On December 24, 1941, President Quezon and his family, along with Vice President Sergio Osmeña, the chief justice of the Supreme Court, and other senior officials, fled Manila for the island of Corregidor. 

From there, they were taken south to Mindanao, then to Darwin, Australia, and eventually to Melbourne. 

From there they took a ship to San Francisco and a train to Washington DC where they set up the Philippine government in exile. 

Before the evacuation, the Philippines legislature passed an emergency powers act that granted the president exceptional powers to handle the crisis. 

In Washington, Presiden Quezon represented the Philippines in signing the Declaration by United Nations, which was the formal document that established the allied during the war. This document, despite the name, was not the establishment of “the” United Nations organization after the war. 

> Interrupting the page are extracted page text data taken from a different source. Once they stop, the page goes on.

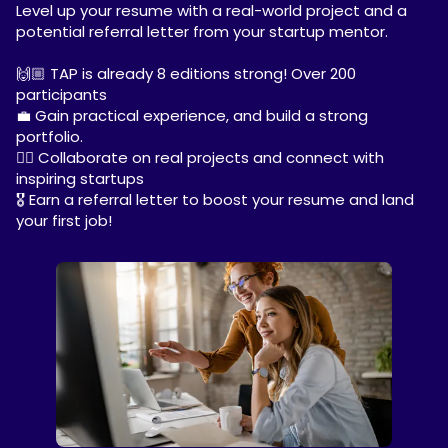
Level up your resume with a real-world project and a
potential referral letter from your startup mentor.
🙌🏼 TAP is already 8 editions strong! Over 200
participants
💼 Gain practical experience, and build a strong
portfolio.
✍🏼 Collaborate on real projects and connect with
inspiring startups
🎖️ Earn a referral letter to boost your resume and land
your first job!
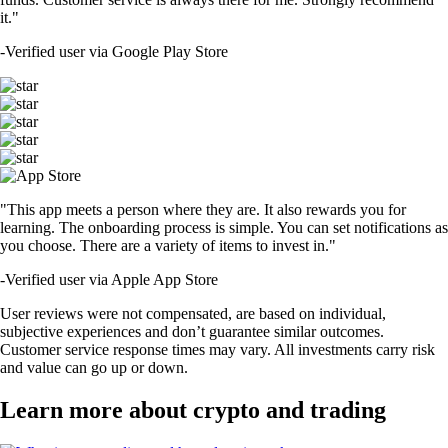
it."
-
Verified user via Google Play Store
"This app meets a person where they are. It also rewards you for
learning. The onboarding process is simple. You can set notifications as
you choose. There are a variety of items to invest in."
-
Verified user via Apple App Store
User reviews were not compensated, are based on individual,
subjective experiences and don’t guarantee similar outcomes.
Customer service response times may vary. All investments carry risk
and value can go up or down.
Learn more about crypto and trading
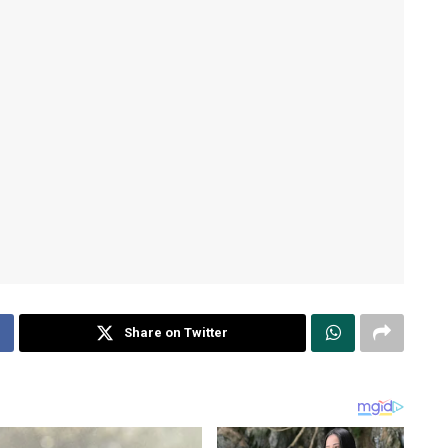
Share on Twitter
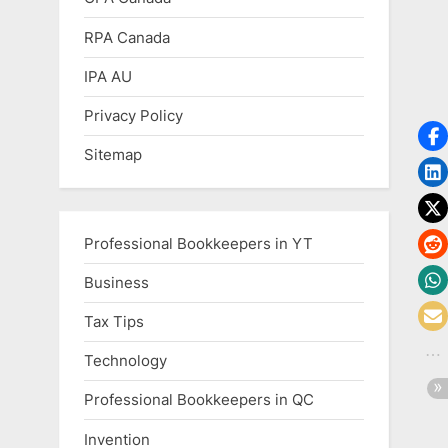
RPA Canada
IPA AU
Privacy Policy
Sitemap
Professional Bookkeepers in YT
Business
Tax Tips
Technology
Professional Bookkeepers in QC
Invention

On October 14, 1943, Japan created a puppet government in the Philippines that they called the Philippines Republic. The president of this republic was Jose Laurel. 

The Republic declared war against the United States and the United Kingdom.

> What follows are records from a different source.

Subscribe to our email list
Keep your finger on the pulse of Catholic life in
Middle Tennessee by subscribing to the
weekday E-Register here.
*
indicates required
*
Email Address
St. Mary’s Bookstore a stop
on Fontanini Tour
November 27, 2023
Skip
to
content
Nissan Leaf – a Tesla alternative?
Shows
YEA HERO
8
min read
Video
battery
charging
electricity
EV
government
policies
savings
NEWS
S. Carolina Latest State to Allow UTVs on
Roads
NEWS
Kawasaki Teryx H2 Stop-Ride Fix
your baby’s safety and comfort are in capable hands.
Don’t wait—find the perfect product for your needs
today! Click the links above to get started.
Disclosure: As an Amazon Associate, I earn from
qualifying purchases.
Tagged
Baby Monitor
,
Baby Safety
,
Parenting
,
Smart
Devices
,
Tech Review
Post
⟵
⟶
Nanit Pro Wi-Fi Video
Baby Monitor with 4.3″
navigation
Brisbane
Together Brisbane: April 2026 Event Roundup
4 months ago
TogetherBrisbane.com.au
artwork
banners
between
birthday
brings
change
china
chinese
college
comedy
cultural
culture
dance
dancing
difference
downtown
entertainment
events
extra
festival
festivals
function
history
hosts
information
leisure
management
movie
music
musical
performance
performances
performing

When American forces landed in the Philippines, Laurel and members of the government fled to Japan. 

President Quezon developed tuberculosis and died in August 1944. 

Laurel was later held in prison and was to be put on trial before he was given a full pardon.

On October 20, 1944, General MacArthur, the former Field Marshall of the Philippines Army, landed with US forces on the island of Leyte. 

By February 1945, Manila was recaptured after a month of fierce fighting, but at great cost, with much of the city destroyed.

When the war ended in 1945, the date of independence that had been set back in 1934 was kept. 

In the Treaty of Manila, signed on July 4, 1946, the United States relinquished all claims on the Philippines and recognized the Philippines as an independent country. 

Today, the former ties between the United States and the Philippines can still be seen in both countries. The Philippines has one of the highest percentages of English speakers in Asia, although almost everyone speaks it as a second language. 

In the United States, Filipinos make up one of the largest ethnic groups in the country, especially in Hawaii and California. Tagalog is the 4th most spoken language in the US after English, Spanish, and Chinese. 

The United States occupation of the Philippines only lasted 48 years, and for about four of those, Japan actually occupied it. 

However, for the Philippines, the path to independence from first contact with the Europeans took over four hundred years.